(Image-based layout entries)
----------------------------------------

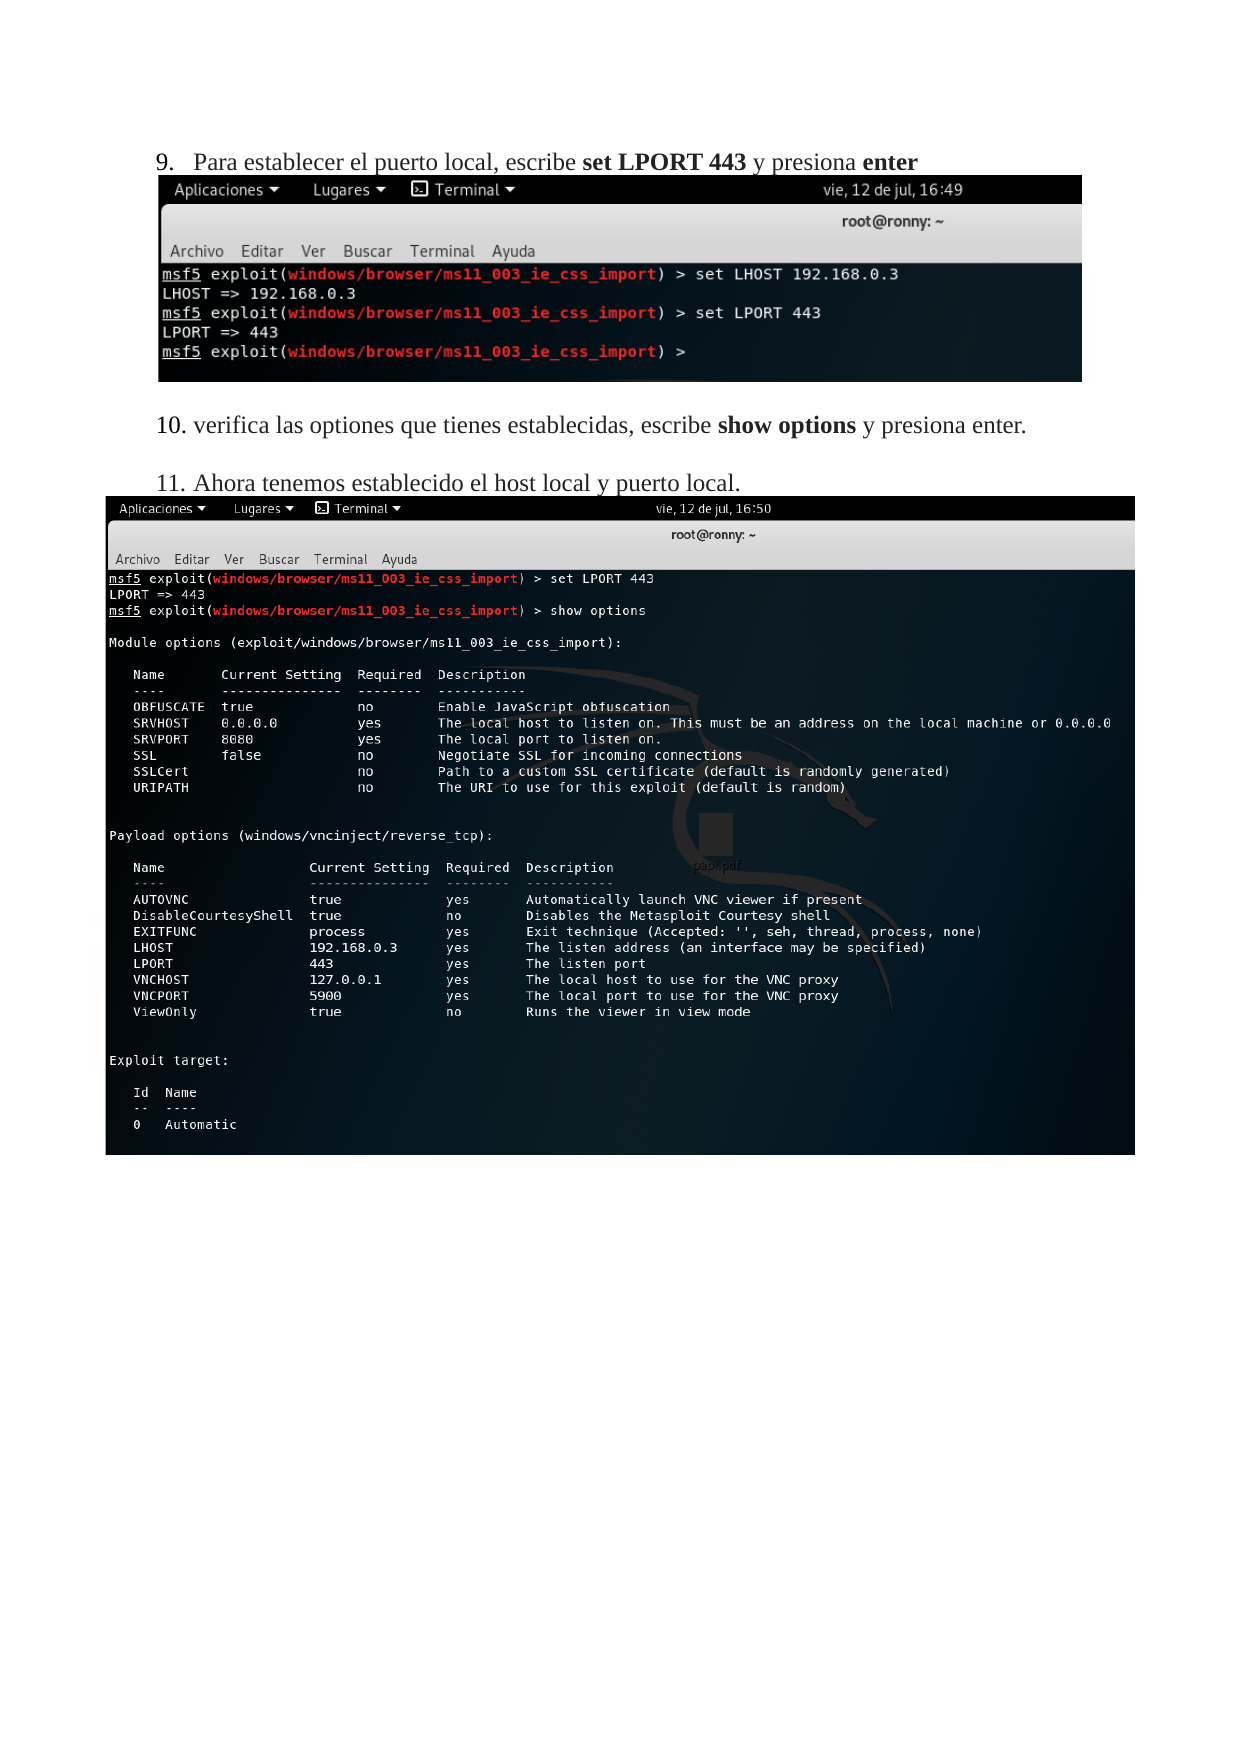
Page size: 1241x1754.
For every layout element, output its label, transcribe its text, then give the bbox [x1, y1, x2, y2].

picture [105, 496, 1135, 1155]
list Ahora tenemos establecido el host local y puerto local. [156, 468, 1122, 496]
list verifica las optiones que tienes establecidas, escribe show options y presiona enter. [156, 411, 1122, 439]
list Para establecer el puerto local, escribe set LPORT 443 y presiona enter [156, 147, 1122, 176]
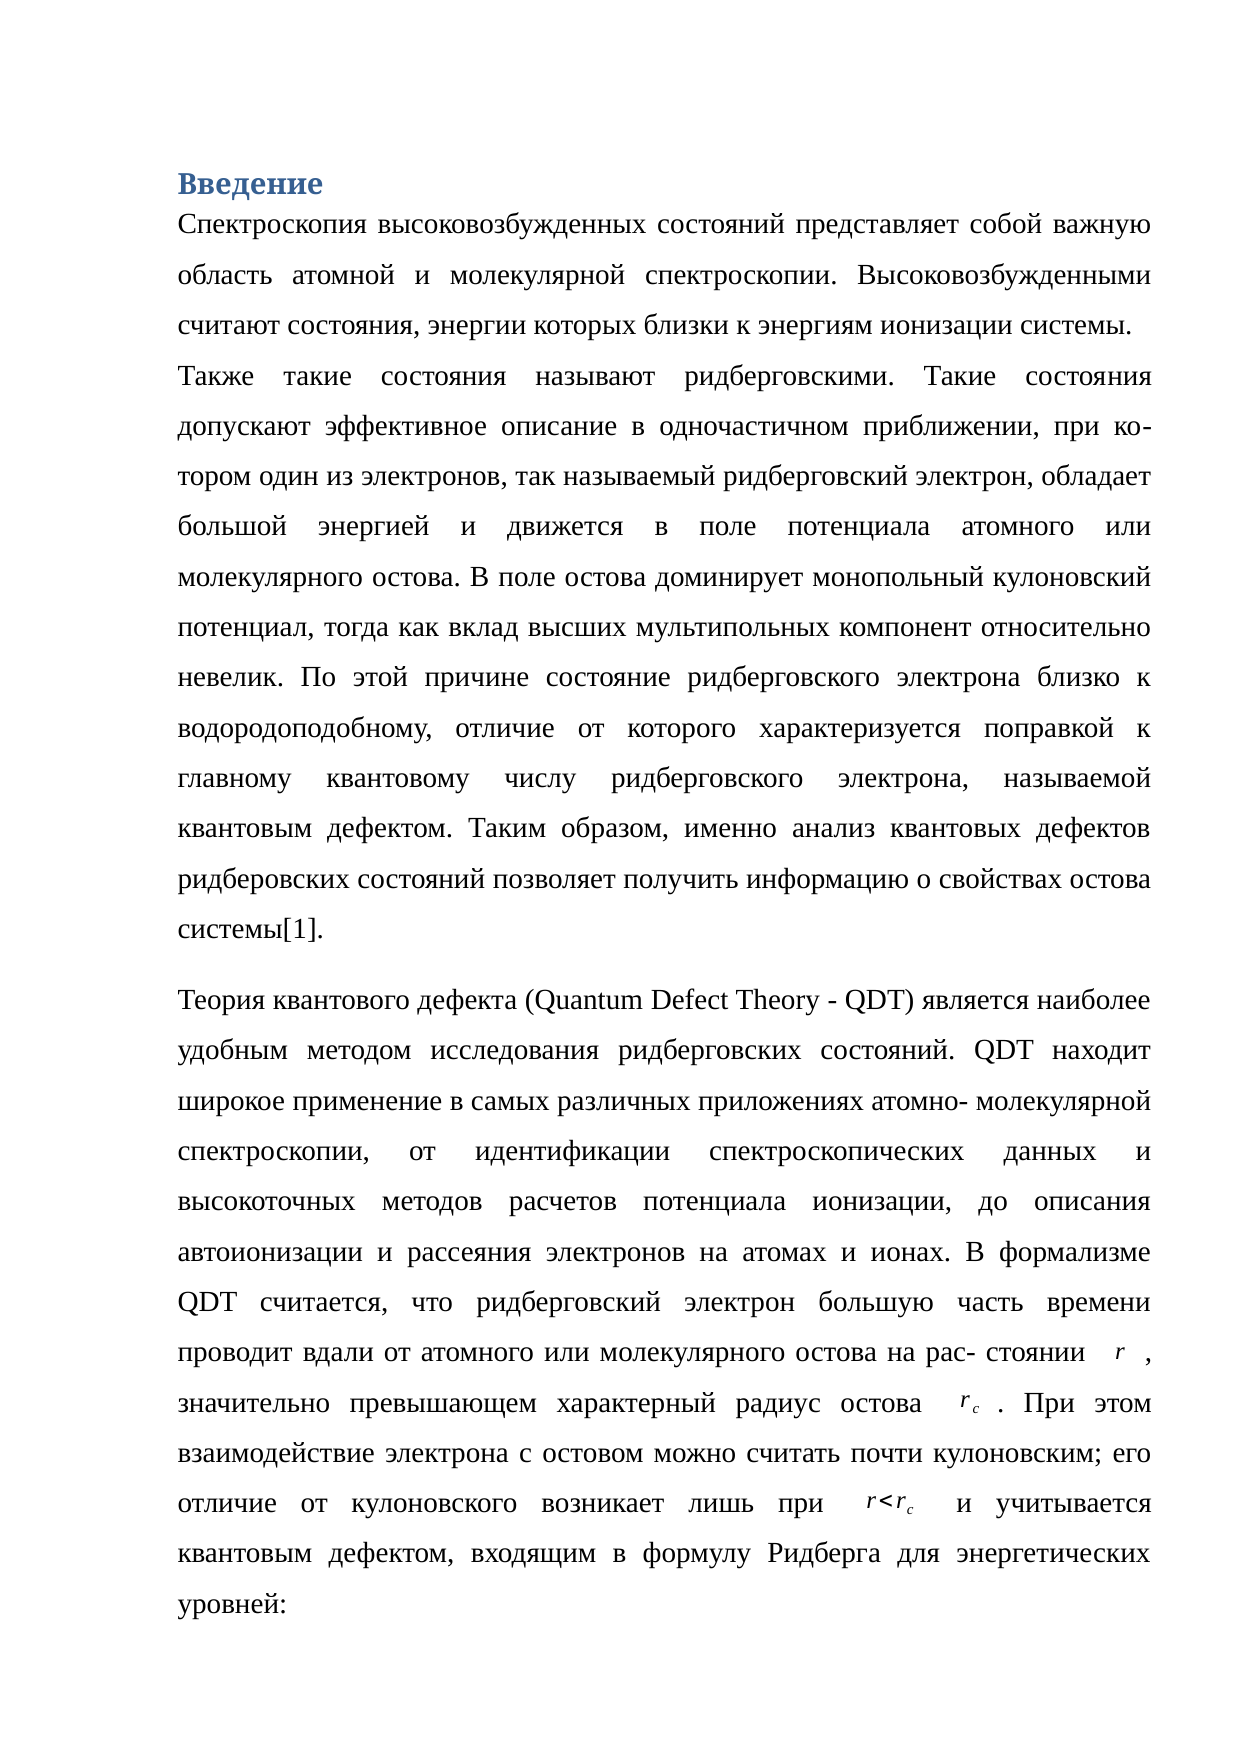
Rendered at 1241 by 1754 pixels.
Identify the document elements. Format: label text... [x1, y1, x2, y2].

list Также такие состояния называют ридберговскими. Такие состоя­ния допускают эффективное описание в одночастичном приближении, при ко­тором один из электронов, так называемый ридберговский электрон, обладает большой энергией и движется в поле потенциала атомного или молекулярного остова. В поле остова доминирует монопольный кулоновский потенциал, тогда как вклад высших мультипольных компонент относительно невелик. По этой причине состояние ридберговского электрона близко к водородоподобному, отличие от которого характеризуется поправкой к главному квантовому числу ридберговского электрона, называемой квантовым дефектом. Таким образом, именно анализ квантовых дефектов ридберовских состояний позволяет получить информацию о свойствах остова системы[1]. [177, 358, 1152, 944]
text Теория квантового дефекта (Quantum Defect Theory - QDT) является наиболее удобным методом исследования ридберговских состояний. QDT находит широкое применение в самых различных приложениях атомно- молекулярной спектроскопии, от идентификации спектроскопических данных и высокоточных методов расчетов потенциала ионизации, до описания автоионизации и рассеяния электронов на атомах и ионах. В формализме QDT считается, что ридберговский электрон большую часть времени проводит вдали от атомного или молекулярного остова на рас- стоянии , значительно превышающем характерный радиус остова . При этом взаимодействие электрона с остовом можно считать почти кулоновским; его отличие от кулоновского возникает лишь при и учитывается квантовым дефектом, входящим в формулу Ридберга для энергетических уровней: [177, 982, 1152, 1619]
list Спектроскопия высоковозбужденных состояний представляет собой важную область атомной и молекулярной спектроскопии. Высоковозбужденными считают состояния, энергии которых близки к энергиям ионизации системы. [177, 207, 1152, 341]
subtitle Введение [177, 168, 1152, 202]
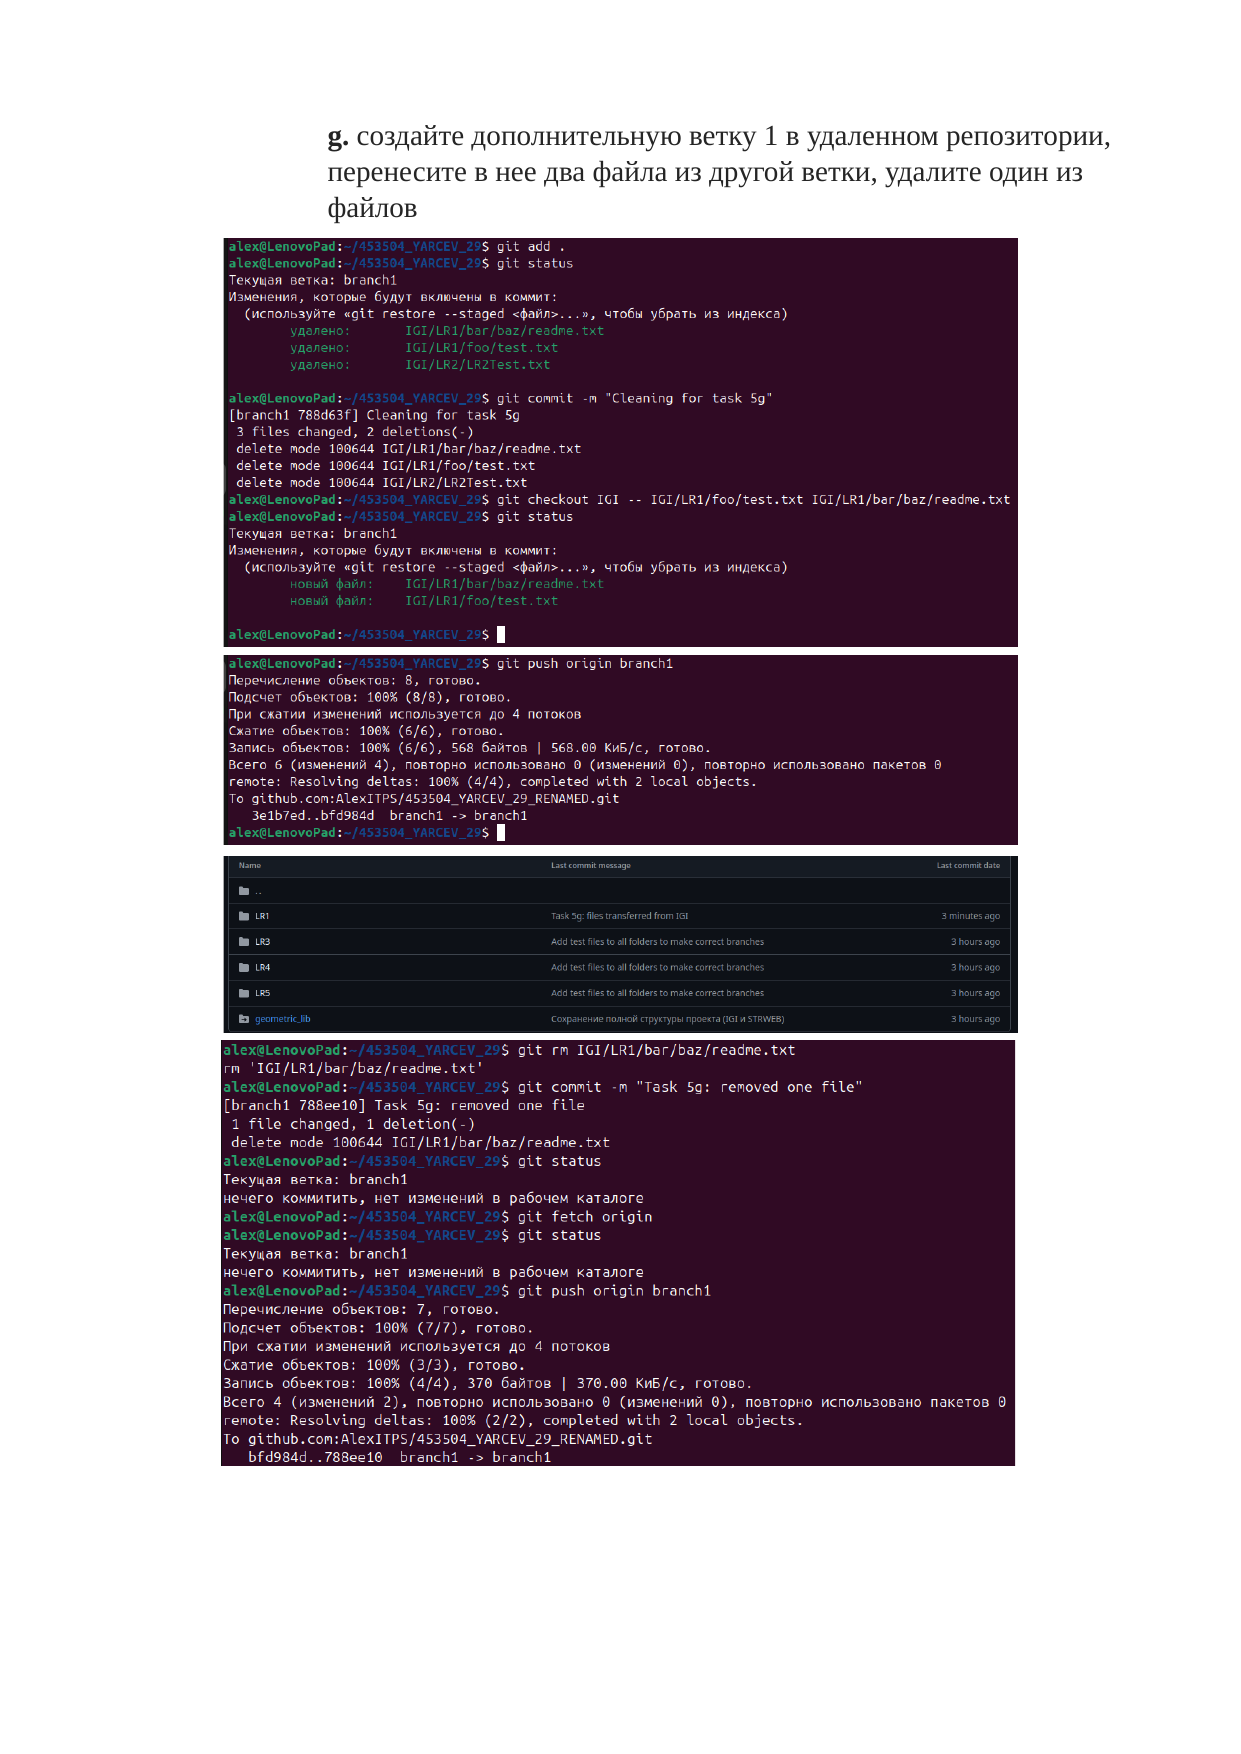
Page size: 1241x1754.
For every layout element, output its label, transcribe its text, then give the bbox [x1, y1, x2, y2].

text g. создайте дополнительную ветку 1 в удаленном репозитории, перенесите в нее два файла из другой ветки, удалите один из файлов [327, 118, 1122, 224]
picture [223, 856, 1018, 1033]
picture [221, 1040, 1016, 1466]
picture [223, 238, 1018, 647]
picture [223, 655, 1018, 845]
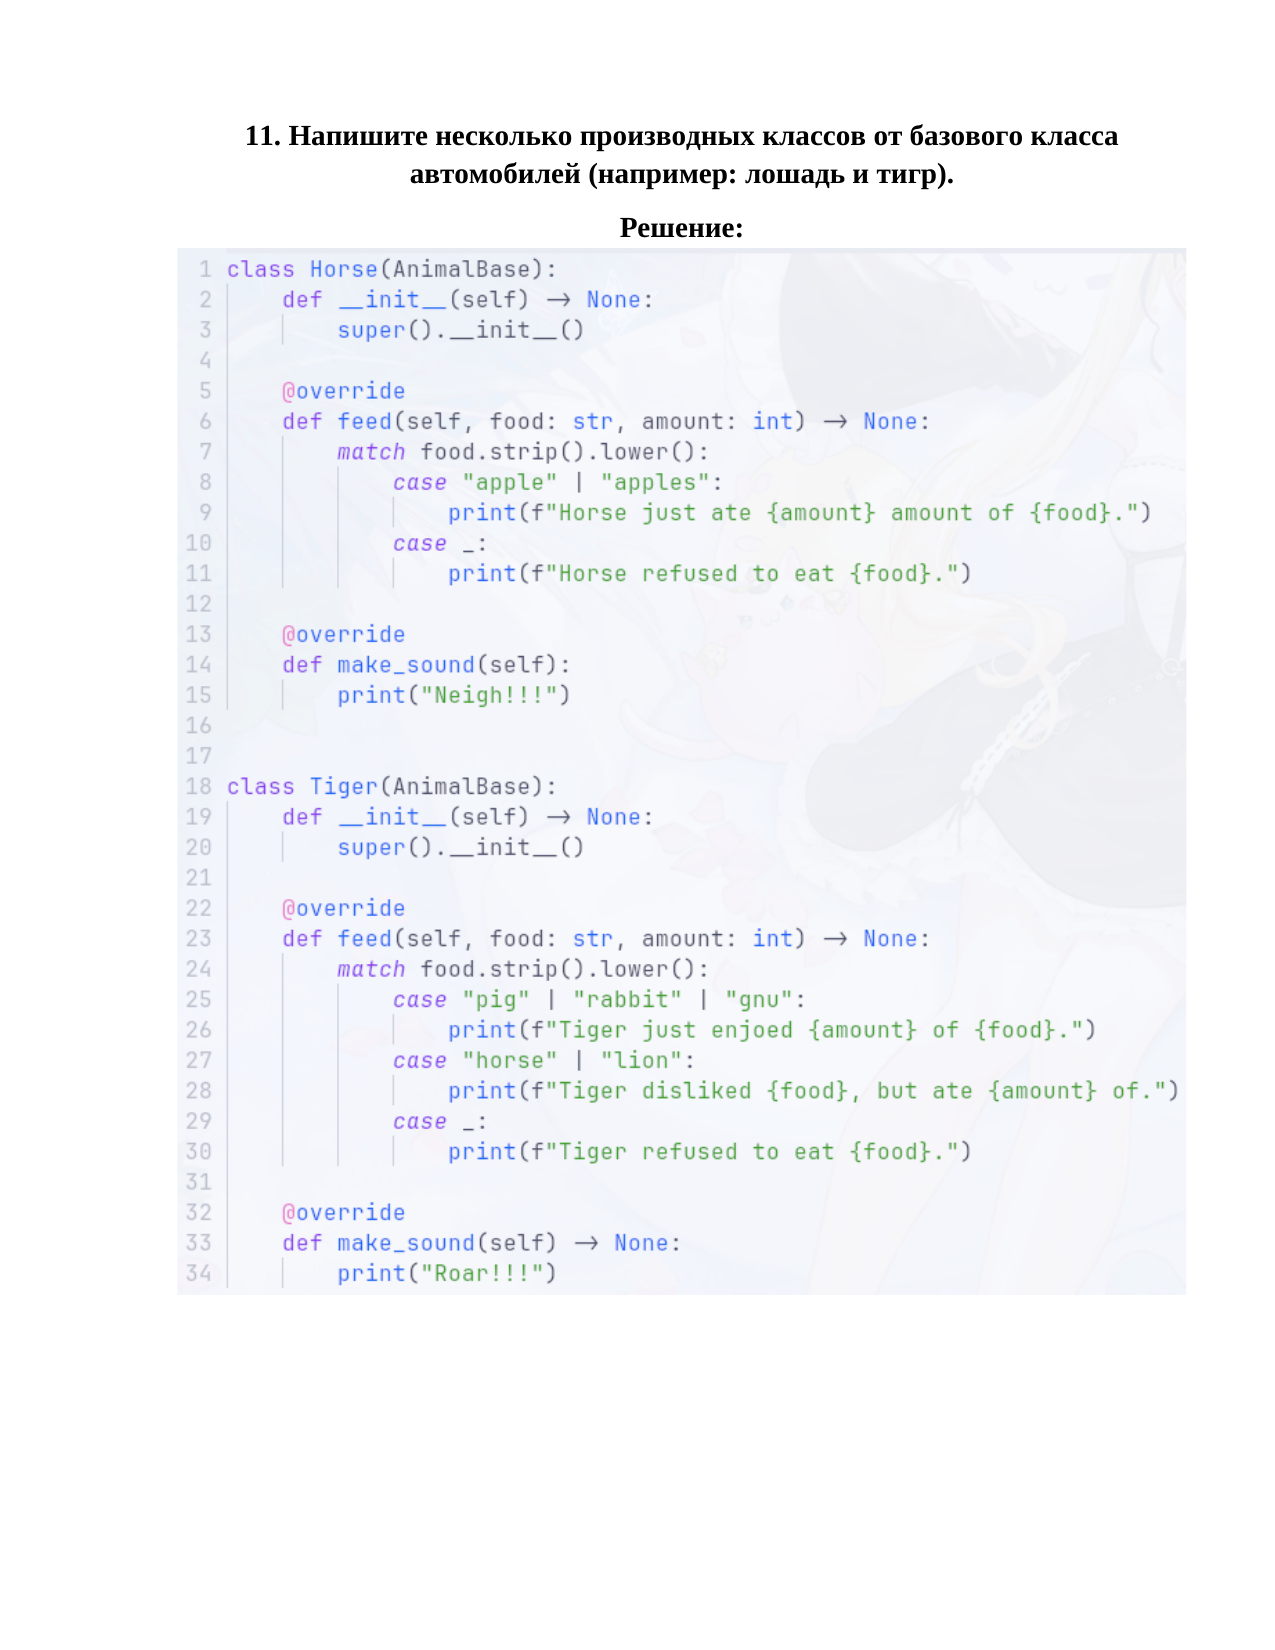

----------------------------------------

Transcribe the data word for word from its beginning through the line containing "list Ahora tenemos", including both ends. Omit the pictures.

§ **The solution**:
Page size: 1241x1754.
For every layout element, output its label, transcribe its text, then give the bbox [x1, y1, x2, y2].

picture [105, 496, 1135, 1155]
list Ahora tenemos establecido el host local y puerto local. [156, 468, 1122, 496]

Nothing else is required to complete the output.